Public Comment

Republican Affect for 2012

By Jack Bragen
Monday December 12, 2011 - 05:49:00 PM

My usage of the word “affect” in this article is that of a psychological term used by clinicians to describe their emotional impression of their patients. It is the nonfactual impression that we get of a person, and it is often responsible for how well a politician connects with the public. (Notice that I am transplanting use of the term from psychology to politics.) 

If you look, for example, at the affect of Bill Clinton, or Barack Obama, it speaks to you and says that you are looking at a good person. Even Mitt Romney (despite his bad positions on the issues) has an acceptable affect that we can connect to and that shows as President there will be some amount of care. This is a psychological test that I am talking about and it is done by merely looking at someone. Psychotherapists are allowed to comment on a patient’s affect where there is a complete absence of fact to support their impression. 

For example, when you look at a photo or film of Adolf Hitler or of Osama Bin Laden, you might get the “creeps” which includes a spine-tingling horrified sensation. Such an impression apparently doesn’t need facts to support it according to modern practices of psychology. (Yet in the case of those two examples, the facts to back up the impression of evil are obviously present.) 

Purely from the perspective of affect, if you were to look at a film or a photo of George W. Bush, you might think you were looking at Mad Magazine’s Alfred E. Newman, saying; “what, me worry?” In other words, Bush’s affect resembles that of a cartoon character. That apparent lack of strenuous thought was one of the factors that made him despicable as President. 

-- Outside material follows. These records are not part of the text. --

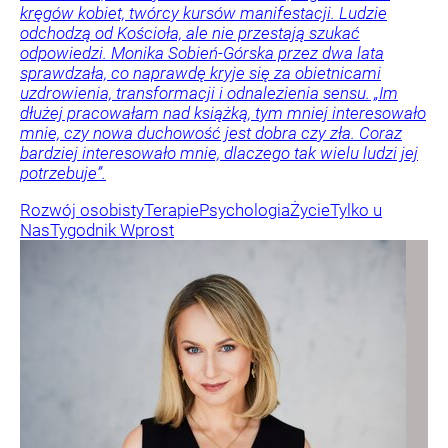
kręgów kobiet, twórcy kursów manifestacji. Ludzie
odchodzą od Kościoła, ale nie przestają szukać
odpowiedzi. Monika Sobień-Górska przez dwa lata
sprawdzała, co naprawdę kryje się za obietnicami
uzdrowienia, transformacji i odnalezienia sensu. „Im
dłużej pracowałam nad książką, tym mniej interesowało
mnie, czy nowa duchowość jest dobra czy zła. Coraz
bardziej interesowało mnie, dlaczego tak wielu ludzi jej
potrzebuje”.
Rozwój osobisty
Terapie
Psychologia
Życie
Tylko u
Nas
Tygodnik Wprost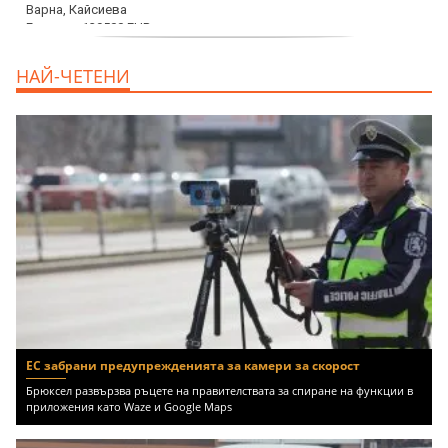
продава, Къща, 110 m2 София,
НАЙ-ЧЕТЕНИ
Доброславци (с.), 275000 EUR
ЕС забрани предупрежденията за камери за скорост
Брюксел развързва ръцете на правителствата за спиране на функции в
приложения като Waze и Google Maps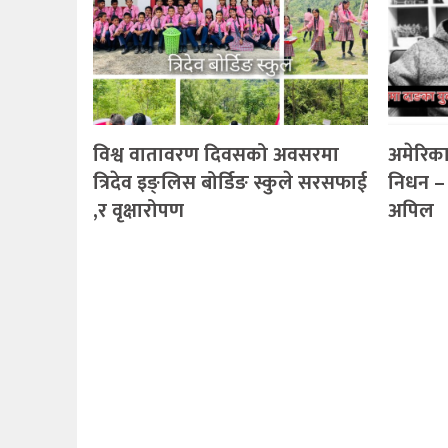
विश्व वातावरण दिवसको अवसरमा
अमेरिका
त्रिदेव इङ्लिस बोर्डिङ स्कुले सरसफाई
निधन – 
,र वृक्षारोपण
अपिल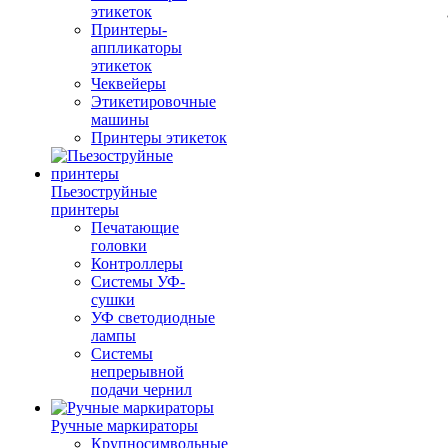
этикеток
Принтеры-
аппликаторы
этикеток
Чеквейеры
Этикетировочные
машины
Принтеры этикеток
Пьезоструйные
принтеры
Печатающие
головки
Контроллеры
Системы УФ-
сушки
УФ светодиодные
лампы
Системы
непрерывной
подачи чернил
Ручные маркираторы
Крупносимвольные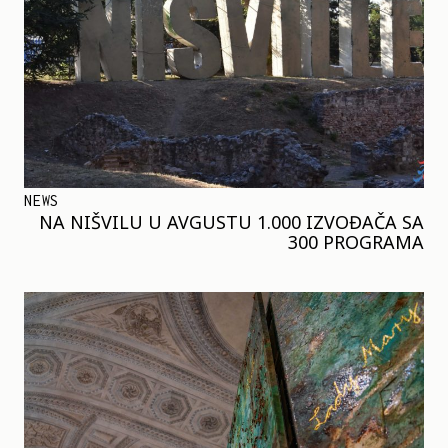
NEWS
NA NIŠVILU U AVGUSTU 1.000 IZVOĐAČA SA
300 PROGRAMA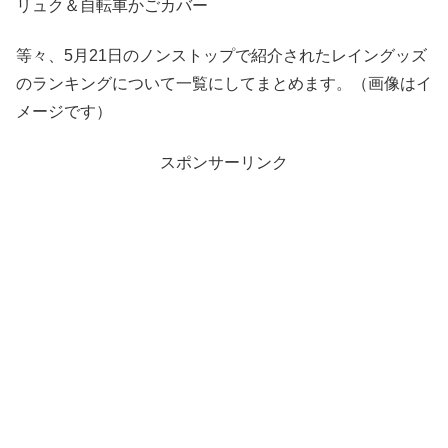
リュク＆自転車かごカバー
等々、5月21日のノンストップで紹介されたレイングッズ
のランキングについて一覧にしてまとめます。（画像はイ
メージです）
スポンサーリンク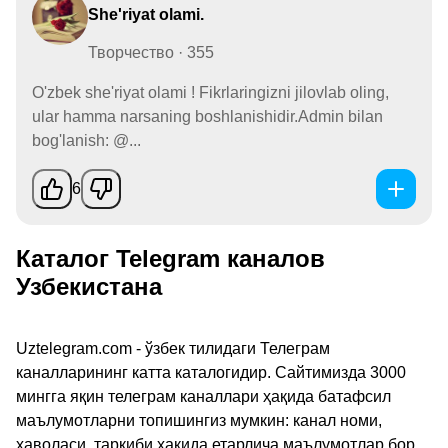
She'riyat olami.
Творчество · 355
O'zbek she'riyat olami ! Fikrlaringizni jilovlab oling,
ular hamma narsaning boshlanishidir.Admin bilan
bog'lanish: @...
6
Каталог Telegram каналов
Узбекистана
Uztelegram.com - ўзбек тилидаги Телеграм
каналларининг катта каталогидир. Сайтимизда 3000
мингга яқин телеграм каналлари ҳақида батафсил
маълумотларни топишингиз мумкин: канал номи,
ҳаволаси, таркиби ҳақида етарлича маълумотлар бор.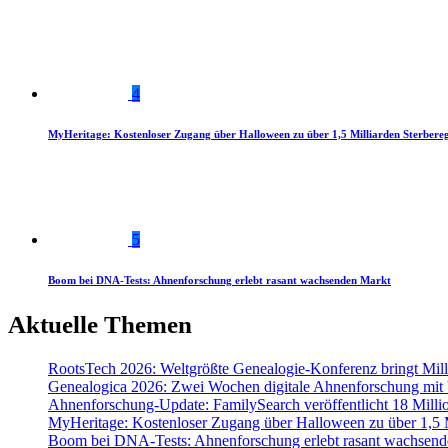
4
MyHeritage: Kostenloser Zugang über Halloween zu über 1,5 Milliarden Sterbereg
5
Boom bei DNA-Tests: Ahnenforschung erlebt rasant wachsenden Markt
Aktuelle Themen
RootsTech 2026: Weltgrößte Genealogie-Konferenz bringt Mi
Genealogica 2026: Zwei Wochen digitale Ahnenforschung mit
Ahnenforschung-Update: FamilySearch veröffentlicht 18 Milli
MyHeritage: Kostenloser Zugang über Halloween zu über 1,5 Mi
Boom bei DNA-Tests: Ahnenforschung erlebt rasant wachsend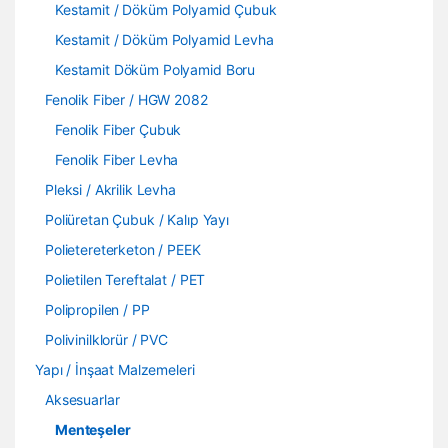
Kestamit / Döküm Polyamid Çubuk
Kestamit / Döküm Polyamid Levha
Kestamit Döküm Polyamid Boru
Fenolik Fiber / HGW 2082
Fenolik Fiber Çubuk
Fenolik Fiber Levha
Pleksi / Akrilik Levha
Poliüretan Çubuk / Kalıp Yayı
Polietereterketon / PEEK
Polietilen Tereftalat / PET
Polipropilen / PP
Polivinilklorür / PVC
Yapı / İnşaat Malzemeleri
Aksesuarlar
Menteşeler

Rick Perry resembles and has the affect of the ex boss I had who was the meanest and most abusive I’ve run into in the more than ten years that I was in the workforce. If Perry lives up to the attitude that generated his intolerant, anti-gay advertisements then I believe his chances of becoming President are close to nil. I don’t believe most of the American public feels the same as he. 

The Republican Party has stooped to new lows in the current attempt to retake The White House. In the process of this, they have shown that they are not the party of the future. And, by the way, Newt Gingrich seems to lack an affect whatsoever. Apparently he is so out of touch with himself that his affect is absent. 

Most voters probably decide who to vote for mainly through a gut feeling of which candidate seems the most solid. How well a candidate connects with the public is a major factor in their electability. In this category as well as in actual competence, President Obama is ahead of the republicans, and has very good chances at reelection.